People move to New York looking for magic, and nothing will convince them it isn't there. Charles Thomas Tester hustles to put food on the table, keep the roof over his father's head, from Harlem to Flushing Meadows to Red Hook. He knows what magic a suit can cast, the invisibility a guitar case can provide, and the curse written on his black skin that attracts the eye of wealthy white folks and their trained cops.
But when he delivers an occult page to a reclusive sorceress in the heart of Queens, Tom opens a door to a deeper realm of magic and earns the attention of things best left sleeping. A storm that might swallow the world is building in Brooklyn. Will Black Tom live to see it break?

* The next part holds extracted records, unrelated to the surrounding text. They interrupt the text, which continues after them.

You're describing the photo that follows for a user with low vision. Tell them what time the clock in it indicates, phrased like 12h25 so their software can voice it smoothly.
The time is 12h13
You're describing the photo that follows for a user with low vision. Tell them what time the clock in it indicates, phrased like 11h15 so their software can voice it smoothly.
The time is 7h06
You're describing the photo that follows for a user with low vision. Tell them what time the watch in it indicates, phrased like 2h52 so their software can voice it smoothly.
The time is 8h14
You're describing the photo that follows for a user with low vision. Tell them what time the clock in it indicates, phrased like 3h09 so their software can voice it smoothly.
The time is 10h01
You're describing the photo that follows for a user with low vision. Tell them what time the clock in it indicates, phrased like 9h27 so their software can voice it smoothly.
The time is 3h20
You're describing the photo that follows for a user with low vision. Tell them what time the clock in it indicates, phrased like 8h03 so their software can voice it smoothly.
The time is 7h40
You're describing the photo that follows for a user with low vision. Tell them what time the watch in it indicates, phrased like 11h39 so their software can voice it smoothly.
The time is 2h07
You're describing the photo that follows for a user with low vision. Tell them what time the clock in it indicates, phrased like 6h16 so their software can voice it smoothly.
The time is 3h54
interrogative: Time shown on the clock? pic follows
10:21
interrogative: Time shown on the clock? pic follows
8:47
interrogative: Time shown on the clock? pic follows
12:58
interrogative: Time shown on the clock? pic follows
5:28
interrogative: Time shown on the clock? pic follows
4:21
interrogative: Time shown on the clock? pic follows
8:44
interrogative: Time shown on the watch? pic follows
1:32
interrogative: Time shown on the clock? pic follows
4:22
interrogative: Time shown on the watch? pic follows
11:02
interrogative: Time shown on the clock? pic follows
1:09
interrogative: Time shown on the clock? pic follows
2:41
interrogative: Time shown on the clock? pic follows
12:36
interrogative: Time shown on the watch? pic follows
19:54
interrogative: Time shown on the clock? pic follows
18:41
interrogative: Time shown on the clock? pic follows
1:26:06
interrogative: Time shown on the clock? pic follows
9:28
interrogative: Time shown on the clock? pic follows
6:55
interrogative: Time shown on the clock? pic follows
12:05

©2016 Victor LaValle (P)2016 Macmillan Audio
"Absorbing, sad, and uncanny Lovecraftian tale of an outsider from Harlem"
This story does a lot in a short space but never loses its cool focus. The author played with all the tropes just right to dig into the atmosphere, the character, and the unknowable, untameable, supernatural forces at play. Having blues music (its lyrics, its power, its emotion, its loss, its use as plot lure for the protagonist as musician) merge with a well-paced Lovecraftian tale of temptations and mistakes was a treat, and that state of segregation and blatant racism from whites with blacks and chinese and whoever else deemed foreign and as low as a beast in society of that time is emphasized by, and helps to emphasize, the sense of dangerous boundaries, of being an outsider and of having outside forces lurking in the corner of our lives. But besides these societal and Lovecraftian forces at play, we also have the protagonist's personal relationships and self-awareness bringing in a sad, touching thread of humanity struggling to survive its fall. I also enjoyed having the story flip to another character's view in the middle to give us another layer to the horror. Highly recommended listen. The narrator was spot on, and gave justice to different character accents. Get it.
"One of the best books I've heard all year."
Utilizing some of the established Lovecraftian mythos almost as an afterthought, Victor LaValle spins his tale in a manner so engrossing that you lose yourself in the New York of yesteryear.
By the end of the tale, you're unsure exactly who to root for- Black Tom or the world he would destroy- and the story's monsters are so vile and detestable that you'll find yourself wishing they were supernatural.
My highest possible recommendation- both for story and for Kevin R. Free's nuanced storytelling.
Five of Five stars- in all categories.
Boring story but great audio. If you're listening this for recreational use you might fall asleep due to its poor plot.